▶ **What to do**
Please write out again every line from the start of the entries below through the line containing "41: (168, 210)", with both ends included. Leave the pictures out of your answer.

[Pixel coordinate tracking data]
-*-*-
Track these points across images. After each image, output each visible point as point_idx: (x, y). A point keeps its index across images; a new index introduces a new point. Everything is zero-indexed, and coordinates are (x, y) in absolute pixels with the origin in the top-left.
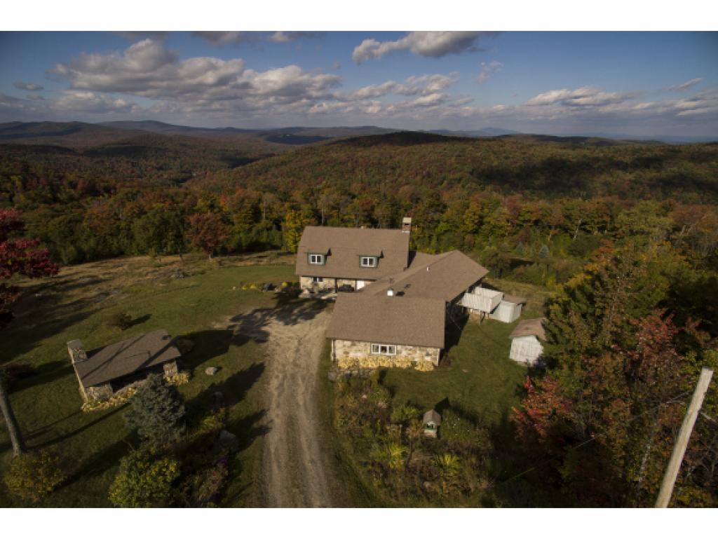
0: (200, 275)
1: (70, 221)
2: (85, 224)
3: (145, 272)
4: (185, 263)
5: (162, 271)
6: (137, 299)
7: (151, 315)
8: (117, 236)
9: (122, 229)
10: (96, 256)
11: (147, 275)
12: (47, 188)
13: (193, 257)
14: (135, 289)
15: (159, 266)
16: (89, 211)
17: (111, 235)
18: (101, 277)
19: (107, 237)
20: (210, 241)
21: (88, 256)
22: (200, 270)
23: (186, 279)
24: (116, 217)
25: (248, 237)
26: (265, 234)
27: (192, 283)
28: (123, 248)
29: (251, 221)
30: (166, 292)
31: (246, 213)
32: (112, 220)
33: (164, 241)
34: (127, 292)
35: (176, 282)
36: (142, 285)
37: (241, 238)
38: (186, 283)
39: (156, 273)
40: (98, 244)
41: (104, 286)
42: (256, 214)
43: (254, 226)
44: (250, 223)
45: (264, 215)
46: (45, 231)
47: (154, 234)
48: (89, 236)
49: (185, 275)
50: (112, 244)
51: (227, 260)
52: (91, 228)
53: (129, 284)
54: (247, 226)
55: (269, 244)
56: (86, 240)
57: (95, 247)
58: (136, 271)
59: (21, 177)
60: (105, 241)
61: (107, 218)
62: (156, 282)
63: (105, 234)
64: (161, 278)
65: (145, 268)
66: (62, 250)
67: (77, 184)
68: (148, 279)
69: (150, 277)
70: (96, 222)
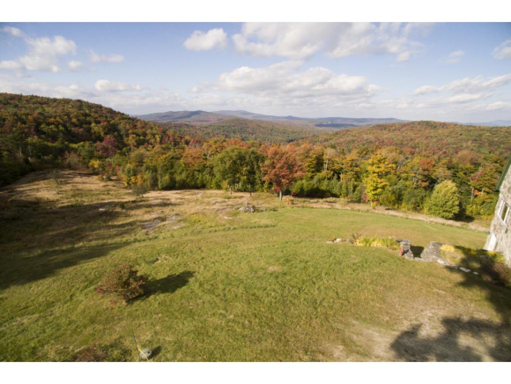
1: (173, 158)
2: (182, 161)
3: (214, 202)
5: (229, 203)
8: (203, 172)
9: (207, 167)
10: (184, 186)
11: (215, 204)
13: (260, 195)
14: (194, 218)
15: (229, 198)
16: (187, 152)
17: (199, 171)
19: (196, 173)
21: (177, 185)
23: (257, 214)
24: (204, 157)
25: (310, 184)
26: (326, 182)
28: (205, 182)
29: (313, 170)
30: (229, 229)
31: (311, 162)
32: (201, 160)
34: (184, 221)
35: (244, 216)
37: (303, 184)
39: (224, 204)
40: (188, 177)
41: (168, 210)
42: (319, 164)
43: (316, 175)
44: (313, 172)
45: (326, 166)
46: (155, 164)
48: (183, 170)
49: (256, 210)
50: (198, 178)
52: (185, 164)
53: (193, 211)
54: (310, 174)
55: (329, 191)
56: (180, 173)
57: (185, 179)
58: (206, 200)
59: (160, 136)
60: (193, 175)
61: (198, 158)
62: (221, 213)
63: (195, 170)
64: (228, 210)
65: (215, 198)
66: (159, 177)
67: (190, 142)
68: (214, 209)
69: (216, 207)
70: (190, 160)
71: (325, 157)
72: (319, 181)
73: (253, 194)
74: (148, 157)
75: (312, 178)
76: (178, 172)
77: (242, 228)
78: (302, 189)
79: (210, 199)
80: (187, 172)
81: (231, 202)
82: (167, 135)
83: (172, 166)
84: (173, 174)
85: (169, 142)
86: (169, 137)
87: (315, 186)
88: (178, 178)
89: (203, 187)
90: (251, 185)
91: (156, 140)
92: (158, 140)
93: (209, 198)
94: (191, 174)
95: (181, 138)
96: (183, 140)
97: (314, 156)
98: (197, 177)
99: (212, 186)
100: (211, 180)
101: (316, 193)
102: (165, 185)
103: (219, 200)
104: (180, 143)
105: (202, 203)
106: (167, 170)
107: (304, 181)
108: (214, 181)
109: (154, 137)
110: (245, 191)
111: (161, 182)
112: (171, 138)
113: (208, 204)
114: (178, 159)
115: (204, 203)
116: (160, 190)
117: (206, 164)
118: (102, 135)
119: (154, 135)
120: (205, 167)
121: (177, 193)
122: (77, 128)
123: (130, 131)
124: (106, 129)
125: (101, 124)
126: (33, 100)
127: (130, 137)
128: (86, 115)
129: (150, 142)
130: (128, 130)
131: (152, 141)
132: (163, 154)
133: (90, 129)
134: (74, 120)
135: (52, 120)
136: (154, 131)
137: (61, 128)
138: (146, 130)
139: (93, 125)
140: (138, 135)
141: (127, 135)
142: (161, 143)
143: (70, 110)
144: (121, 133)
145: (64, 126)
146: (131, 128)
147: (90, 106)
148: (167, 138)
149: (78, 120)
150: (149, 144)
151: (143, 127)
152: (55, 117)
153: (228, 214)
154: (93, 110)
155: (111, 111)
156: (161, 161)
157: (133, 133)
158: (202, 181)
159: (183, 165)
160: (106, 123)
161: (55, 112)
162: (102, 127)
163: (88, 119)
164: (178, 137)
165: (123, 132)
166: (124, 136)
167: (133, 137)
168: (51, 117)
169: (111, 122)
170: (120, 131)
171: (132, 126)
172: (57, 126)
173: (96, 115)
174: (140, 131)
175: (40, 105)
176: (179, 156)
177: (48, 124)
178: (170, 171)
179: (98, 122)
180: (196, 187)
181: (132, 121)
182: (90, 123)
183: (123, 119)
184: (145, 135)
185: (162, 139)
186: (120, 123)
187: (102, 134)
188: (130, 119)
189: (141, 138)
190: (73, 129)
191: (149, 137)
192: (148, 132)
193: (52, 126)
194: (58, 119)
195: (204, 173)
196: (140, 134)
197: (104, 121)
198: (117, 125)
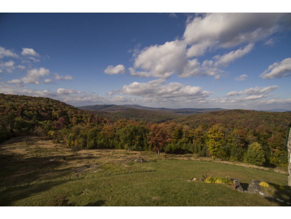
23: (145, 164)
25: (176, 146)
26: (185, 145)
29: (177, 137)
30: (128, 173)
31: (175, 133)
32: (113, 132)
37: (171, 146)
38: (145, 167)
39: (125, 158)
42: (180, 134)
43: (179, 140)
44: (177, 139)
45: (184, 135)
48: (102, 138)
54: (175, 140)
56: (100, 139)
57: (103, 143)
58: (115, 155)
59: (90, 118)
60: (108, 140)
61: (111, 131)
62: (124, 163)
63: (109, 138)
64: (128, 161)
65: (120, 154)
66: (88, 141)
67: (106, 122)
68: (119, 161)
70: (106, 132)
71: (183, 130)
72: (181, 144)
73: (142, 152)
74: (82, 130)
75: (176, 142)
76: (99, 138)
77: (136, 172)
78: (171, 149)
79: (117, 155)
80: (105, 139)
81: (129, 157)
83: (96, 135)
84: (96, 140)
85: (95, 122)
87: (179, 147)
88: (99, 142)
90: (141, 147)
91: (87, 120)
92: (89, 120)
93: (116, 154)
94: (106, 140)
95: (102, 119)
96: (103, 121)
97: (177, 129)
98: (110, 141)
99: (118, 147)
100: (118, 143)
101: (179, 151)
102: (91, 146)
103: (123, 155)
104: (101, 122)
105: (112, 157)
106: (93, 137)
107: (172, 144)
108: (120, 144)
109: (87, 118)
110: (138, 150)
111: (89, 144)
112: (96, 119)
113: (116, 157)
114: (100, 131)
115: (113, 157)
116: (88, 149)
117: (115, 134)
118: (58, 117)
119: (87, 117)
120: (115, 136)
121: (98, 151)
122: (44, 113)
123: (74, 115)
124: (60, 114)
125: (58, 111)
126: (23, 98)
127: (73, 119)
128: (50, 106)
129: (84, 121)
130: (72, 114)
131: (86, 121)
132: (91, 128)
133: (52, 113)
134: (43, 109)
135: (31, 108)
136: (87, 116)
137: (35, 112)
138: (83, 115)
139: (53, 111)
140: (78, 117)
141: (72, 117)
143: (42, 103)
144: (68, 116)
145: (37, 112)
146: (74, 114)
147: (53, 101)
148: (94, 119)
149: (46, 109)
150: (83, 122)
151: (81, 113)
152: (33, 107)
153: (127, 164)
154: (55, 103)
155: (64, 104)
156: (89, 132)
157: (75, 116)
158: (113, 144)
159: (102, 135)
161: (34, 104)
162: (58, 112)
163: (51, 108)
164: (100, 119)
165: (70, 115)
166: (70, 118)
167: (75, 119)
168: (30, 107)
169: (64, 110)
170: (68, 115)
171: (75, 112)
172: (33, 112)
173: (56, 106)
174: (79, 115)
175: (26, 100)
176: (100, 129)
177: (29, 111)
178: (94, 138)
179: (56, 110)
180: (109, 148)
181: (75, 110)
182: (52, 110)
183: (70, 108)
185: (91, 120)
186: (69, 110)
187: (58, 116)
188: (74, 108)
189: (80, 119)
190: (42, 113)
191: (84, 119)
192: (83, 116)
193: (31, 112)
194: (35, 108)
195: (114, 139)
196: (79, 117)
197: (60, 110)
198: (67, 111)
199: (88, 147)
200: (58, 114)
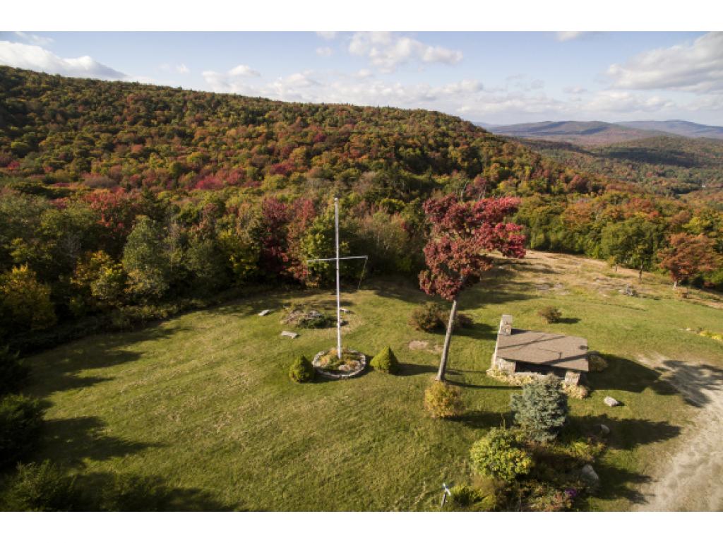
0: (652, 300)
1: (551, 212)
2: (562, 217)
3: (595, 278)
4: (641, 281)
5: (610, 282)
6: (574, 300)
7: (580, 320)
8: (585, 235)
9: (592, 230)
10: (558, 248)
11: (595, 280)
12: (546, 179)
13: (654, 278)
14: (577, 290)
15: (612, 276)
16: (570, 206)
17: (580, 232)
18: (554, 269)
19: (576, 234)
20: (684, 267)
21: (551, 246)
22: (655, 295)
23: (635, 299)
24: (592, 217)
27: (637, 305)
28: (585, 248)
30: (606, 304)
32: (587, 219)
33: (629, 253)
34: (569, 290)
35: (621, 298)
36: (586, 289)
38: (632, 303)
39: (606, 282)
40: (564, 238)
41: (552, 277)
46: (529, 216)
47: (622, 243)
48: (561, 229)
49: (635, 294)
51: (695, 294)
52: (565, 222)
53: (575, 283)
56: (556, 232)
57: (561, 240)
58: (588, 274)
59: (531, 168)
60: (572, 237)
61: (584, 217)
62: (601, 290)
63: (575, 231)
64: (608, 289)
65: (597, 273)
66: (533, 235)
67: (571, 179)
68: (594, 285)
69: (597, 283)
70: (572, 217)
76: (555, 229)
79: (592, 274)
80: (566, 232)
81: (613, 281)
82: (541, 167)
83: (548, 222)
84: (547, 231)
85: (542, 177)
86: (543, 171)
88: (553, 238)
89: (581, 252)
91: (524, 172)
92: (528, 172)
93: (590, 272)
94: (569, 235)
95: (560, 172)
96: (562, 177)
98: (577, 239)
99: (593, 254)
100: (595, 245)
102: (538, 244)
103: (601, 276)
104: (558, 181)
105: (582, 277)
106: (541, 225)
108: (597, 248)
109: (523, 168)
110: (636, 267)
111: (534, 240)
112: (546, 172)
113: (589, 278)
114: (558, 213)
115: (584, 277)
117: (592, 226)
118: (459, 162)
119: (523, 165)
120: (589, 228)
121: (551, 257)
122: (434, 152)
123: (494, 159)
124: (465, 154)
125: (460, 148)
126: (391, 115)
127: (492, 168)
128: (444, 135)
129: (516, 174)
130: (491, 157)
131: (520, 173)
132: (540, 205)
133: (447, 153)
134: (431, 141)
135: (410, 141)
136: (524, 160)
137: (418, 151)
138: (515, 159)
139: (451, 148)
140: (502, 165)
141: (489, 164)
142: (531, 177)
143: (427, 127)
144: (482, 161)
145: (421, 149)
146: (495, 155)
147: (446, 121)
148: (540, 172)
149: (436, 142)
150: (514, 177)
151: (510, 154)
152: (413, 139)
153: (608, 293)
154: (451, 125)
155: (471, 128)
156: (537, 213)
157: (496, 162)
158: (581, 246)
159: (563, 223)
160: (466, 147)
161: (413, 131)
162: (460, 151)
163: (446, 140)
164: (556, 170)
165: (484, 159)
166: (485, 165)
167: (496, 168)
168: (408, 138)
169: (472, 145)
170: (481, 158)
171: (496, 151)
172: (414, 151)
173: (455, 135)
174: (505, 159)
175: (397, 121)
176: (559, 210)
177: (407, 147)
178: (544, 227)
179: (456, 145)
180: (572, 252)
181: (497, 140)
182: (447, 145)
183: (486, 139)
184: (511, 164)
185: (532, 172)
186: (483, 146)
187: (459, 160)
188: (493, 139)
189: (506, 168)
190: (429, 153)
191: (516, 168)
192: (515, 161)
193: (410, 150)
194: (415, 140)
195: (587, 236)
196: (506, 162)
197: (464, 144)
198: (478, 148)
199: (532, 245)
200: (460, 154)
-*-*-
▶ **Answer to the exercise**
Track these points across images. After each image, output each visible point as point_idx: (x, y). A point keeps its index across images; a new index introduces a new point. Everything is zero-indexed, and coordinates are (x, y) in absolute pixels with the origin in the top-left.
0: (200, 275)
1: (70, 221)
2: (85, 224)
3: (145, 272)
4: (185, 263)
5: (162, 271)
6: (137, 299)
7: (151, 315)
8: (117, 236)
9: (122, 229)
10: (96, 256)
11: (147, 275)
12: (47, 188)
13: (193, 257)
14: (135, 289)
15: (159, 266)
16: (89, 211)
17: (111, 235)
18: (101, 277)
19: (107, 237)
20: (210, 241)
21: (88, 256)
22: (200, 270)
23: (186, 279)
24: (116, 217)
25: (248, 237)
26: (265, 234)
27: (192, 283)
28: (123, 248)
29: (251, 221)
30: (166, 292)
31: (246, 213)
32: (112, 220)
33: (164, 241)
34: (127, 292)
35: (176, 282)
36: (142, 285)
37: (241, 238)
38: (186, 283)
39: (156, 273)
40: (98, 244)
41: (104, 286)
42: (256, 214)
43: (254, 226)
44: (250, 223)
45: (264, 215)
46: (45, 231)
47: (154, 234)
48: (89, 236)
49: (185, 275)
50: (112, 244)
51: (227, 260)
52: (91, 228)
53: (129, 284)
54: (247, 226)
55: (269, 244)
56: (86, 240)
57: (95, 247)
58: (136, 271)
59: (21, 177)
60: (105, 241)
61: (107, 218)
62: (156, 282)
63: (105, 234)
64: (161, 278)
65: (145, 268)
66: (62, 250)
67: (77, 184)
68: (148, 279)
69: (150, 277)
70: (96, 222)
1: (173, 158)
2: (182, 161)
3: (214, 202)
5: (229, 203)
8: (203, 172)
9: (207, 167)
10: (184, 186)
11: (215, 204)
13: (260, 195)
14: (194, 218)
15: (229, 198)
16: (187, 152)
17: (199, 171)
19: (196, 173)
21: (177, 185)
23: (257, 214)
24: (204, 157)
25: (310, 184)
26: (326, 182)
28: (205, 182)
29: (313, 170)
30: (229, 229)
31: (311, 162)
32: (201, 160)
34: (184, 221)
35: (244, 216)
37: (303, 184)
39: (224, 204)
40: (188, 177)
41: (168, 210)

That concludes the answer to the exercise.